Formerly, the 10000 and 10001 port, which was used in the local network for Foscam Device Search Tool to search and communicate with the devices, posed a buffer overflow vulnerability. Such buffer overflow attacks can only be carried out over a local network, never a remote network. These attacks  therefore presented a very negligible security risk, but in the latest firmware we have nonetheless added the proper verification mechanism to block any possible buffer overflow attacks. The following are the corresponding individual bugs, with shared ids for easy reference between our team and the Cisco team:

    TALOS-2017-0381 - Foscam IP Video Camera devMng Multi-Camera Port 10000 Command 0x0000 Information Disclosure Vulnerability
    TALOS-2017-0382 - Foscam IP Video Camera devMng Multi-Camera Port 10000 Command 0x0002 Username Field Code Execution Vulnerability
    TALOS-2017-0383 - Foscam IP Video Camera devMng Multi-Camera Port 10000 Command 0x0002 Password Field Code Execution Vulnerability
    TALOS-2017-0384 - Foscam IP Video Camera devMng Multi-Camera Port 10001 Command 0x0064 Empty AuthResetKey Vulnerability

Client Code Execution Vulnerability

Formerly,  the DDNS and UPnP function modules had code execution vulnerabilities; attacks against those vulnerabilities would crash the corresponding system module for a short period of time. However, both the DDNS and the UPnP function are intended for advanced usage and are disabled by default for the majority of our customers, therefore the average users would not be exposed to those attacks if they did not manually switch on those functions. In the latest firmware we have nonetheless added verification mechanisms that block the possible code execution attack.

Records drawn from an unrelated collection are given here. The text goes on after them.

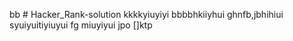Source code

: bb # Hacker_Rank-solution
kkkkyiuyiyi
bbbbhkiiyhui
ghnfb,jbhihiui
syuiyuitiyiuyui
fg
miuyiyui
jpo
[]ktp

The following are the corresponding individual bugs, with shared ids for the easy reference between our team and the Cisco team:

TALOS-2017-0357 - Foscam IP Video Camera webService oray.com DDNS Client Code Execution Vulnerability
    TALOS-2017-0358 - Foscam IP Video Camera webService 3322.net DDNS Client Code Execution Vulnerability
    TALOS-2017-0359 - Foscam IP Video Camera webService dyndns.com DDNS Client Code Execution Vulnerability
    TALOS-2017-0360 - Foscam IP Video Camera webService 9299.org DDNS Client Code Execution Vulnerability
    TALOS-2017-0386 - Foscam IP Video Camera UPnP Discovery Code Execution Vulnerability

In conclusion, in writing the above we have endeavored to show that Foscam always puts security first, and that we make a continuous and sincere effort to stay ahead of industry standards. As we’ve explained, all of the above issues have been fixed. No known breaches have occurred, even before these fixes. We thank the Claudio Bozzato of Cisco Talos for reaching out to our team and helping to verify these fixes. To our customers, thank you for trusting us. We will always strive to honor your trust and earn your business by responding to security concerns with the utmost seriousness, timeliness, and diligence.